- _УСЛОВИЕ ЗАДАНИЯ_
Назовите всех поэтов, чьи имена приведены в тексте о Волошине.

- _ТЕКСТ ДЛЯ ЧТЕНИЯ_
Поэтому, если у Николая Гумилева и Анны Ахматовой, протагонистов Максимилиана Волошина по великой «православной триаде» поэтов серебряного века, религиозно-духовное начало в творчестве служит элементом побудительным, динамичным и вдохновляющим («И счастием душа обожжена / С тех самых пор. Веселием полна / И ревностью, и мудростью. О Боге / Со звездами беседует она…»49) – у Волошина наличие православной тематики оказывается, наоборот, существенным ограничителем творческой свободы, источником внутреннего конфликта, «бременами тяжелыми и неудобоносимыми» [Мф. 23: 4]. Осознав в 1917 г. свою причастность к России с такой неотразимой силой, он не мог не осознать затем свою причастность к православной Церкви, переосмыслив содержание природной религии. Но, таким образом, вместо «Столпа и утверждения Истины» (быть хранительницей чего призвана Россия), – русская Церковь оказалась в творческом мировосприятии позднего Волошина лишь неким «обязательным приложением» к процессу художественного постижения «русской идеи». Более того – «приложением» раздражающим, грозящим постоянно разрушить гармонию сложившегося за все годы «блужданий» художественного мира, сохраняющего следы и языческой, и теософской, и антропософской символической образности. И, главное, в своей патриотической экзальтации Волошин плохо различал истинное, вненациональное и альтруистическое содержание исторической миссии его обожаемой и боготворимой России: быть «третьим и последним Римом», сохраняющим правую веру среди катастроф и отступничества «последних времен». А вне этой духовной миссии все красоты национальной культуры и историософские откровения теряют свой смысл: Истина выше Родины.

- _ПРЕДСТАВЛЕННЫЕ СТРОКИ_
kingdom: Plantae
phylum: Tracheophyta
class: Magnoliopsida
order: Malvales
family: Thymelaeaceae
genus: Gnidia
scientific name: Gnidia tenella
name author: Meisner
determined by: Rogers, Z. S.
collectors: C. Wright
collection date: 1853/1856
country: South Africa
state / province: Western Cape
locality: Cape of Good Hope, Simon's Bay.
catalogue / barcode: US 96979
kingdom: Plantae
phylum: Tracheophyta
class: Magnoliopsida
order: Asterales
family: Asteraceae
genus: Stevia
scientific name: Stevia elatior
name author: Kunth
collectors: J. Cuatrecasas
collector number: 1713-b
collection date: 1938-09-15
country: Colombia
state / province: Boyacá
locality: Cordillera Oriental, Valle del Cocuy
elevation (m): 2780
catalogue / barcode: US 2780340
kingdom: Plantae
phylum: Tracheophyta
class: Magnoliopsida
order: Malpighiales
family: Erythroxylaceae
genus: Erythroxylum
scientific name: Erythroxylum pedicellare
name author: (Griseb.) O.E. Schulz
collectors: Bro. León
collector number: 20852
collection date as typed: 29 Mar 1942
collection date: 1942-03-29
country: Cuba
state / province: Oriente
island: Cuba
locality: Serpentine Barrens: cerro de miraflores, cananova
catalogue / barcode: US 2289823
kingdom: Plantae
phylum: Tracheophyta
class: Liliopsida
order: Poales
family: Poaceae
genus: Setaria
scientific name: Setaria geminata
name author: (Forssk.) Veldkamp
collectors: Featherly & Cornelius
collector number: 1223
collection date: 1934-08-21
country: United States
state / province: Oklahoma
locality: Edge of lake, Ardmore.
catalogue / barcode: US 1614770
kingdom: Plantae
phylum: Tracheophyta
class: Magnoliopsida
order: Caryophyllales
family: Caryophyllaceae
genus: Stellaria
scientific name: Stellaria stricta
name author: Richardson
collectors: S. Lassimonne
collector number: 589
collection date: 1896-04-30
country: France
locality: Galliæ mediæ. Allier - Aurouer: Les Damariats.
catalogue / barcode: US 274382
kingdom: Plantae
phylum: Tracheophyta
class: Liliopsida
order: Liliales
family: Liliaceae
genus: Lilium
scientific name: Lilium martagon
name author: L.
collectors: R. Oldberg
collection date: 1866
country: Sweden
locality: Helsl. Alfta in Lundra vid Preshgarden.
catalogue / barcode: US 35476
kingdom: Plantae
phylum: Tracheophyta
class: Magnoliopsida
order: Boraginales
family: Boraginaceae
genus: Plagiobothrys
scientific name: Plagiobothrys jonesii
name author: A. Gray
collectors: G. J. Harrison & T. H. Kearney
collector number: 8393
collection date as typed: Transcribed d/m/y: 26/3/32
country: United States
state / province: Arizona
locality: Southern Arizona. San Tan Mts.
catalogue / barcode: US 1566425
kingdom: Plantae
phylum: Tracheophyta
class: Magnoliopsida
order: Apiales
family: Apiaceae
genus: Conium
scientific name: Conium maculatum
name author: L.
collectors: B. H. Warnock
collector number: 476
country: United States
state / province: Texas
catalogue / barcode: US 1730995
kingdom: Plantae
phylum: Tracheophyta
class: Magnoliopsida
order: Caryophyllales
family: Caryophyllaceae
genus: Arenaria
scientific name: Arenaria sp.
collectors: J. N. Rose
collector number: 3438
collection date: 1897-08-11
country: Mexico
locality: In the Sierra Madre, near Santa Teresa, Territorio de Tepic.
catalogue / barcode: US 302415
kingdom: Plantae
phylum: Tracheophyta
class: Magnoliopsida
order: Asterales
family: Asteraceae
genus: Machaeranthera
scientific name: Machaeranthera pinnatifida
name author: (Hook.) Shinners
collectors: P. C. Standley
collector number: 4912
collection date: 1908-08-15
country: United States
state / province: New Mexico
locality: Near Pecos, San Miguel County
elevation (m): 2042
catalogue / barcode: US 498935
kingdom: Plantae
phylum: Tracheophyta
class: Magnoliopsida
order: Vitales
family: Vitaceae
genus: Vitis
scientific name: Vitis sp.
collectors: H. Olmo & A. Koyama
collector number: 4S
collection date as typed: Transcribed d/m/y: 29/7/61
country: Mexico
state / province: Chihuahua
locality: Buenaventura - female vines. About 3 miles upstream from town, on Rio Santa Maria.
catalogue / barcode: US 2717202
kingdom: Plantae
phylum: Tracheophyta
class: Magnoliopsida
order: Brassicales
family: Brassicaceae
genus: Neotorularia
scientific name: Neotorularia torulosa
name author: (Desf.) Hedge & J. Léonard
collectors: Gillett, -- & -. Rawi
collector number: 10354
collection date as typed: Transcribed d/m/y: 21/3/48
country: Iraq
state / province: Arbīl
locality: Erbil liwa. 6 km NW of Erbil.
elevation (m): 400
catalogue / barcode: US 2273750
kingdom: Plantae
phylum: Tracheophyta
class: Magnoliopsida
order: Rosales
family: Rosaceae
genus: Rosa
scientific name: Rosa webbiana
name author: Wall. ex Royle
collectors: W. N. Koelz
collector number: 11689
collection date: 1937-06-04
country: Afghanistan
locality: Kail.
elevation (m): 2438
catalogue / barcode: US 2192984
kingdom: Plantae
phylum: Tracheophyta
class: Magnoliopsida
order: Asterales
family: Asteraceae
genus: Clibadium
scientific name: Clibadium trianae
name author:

- _РЕШЕНИЕ_
Николай Гумилев, Анна Ахматова, Максимилиан Волошин.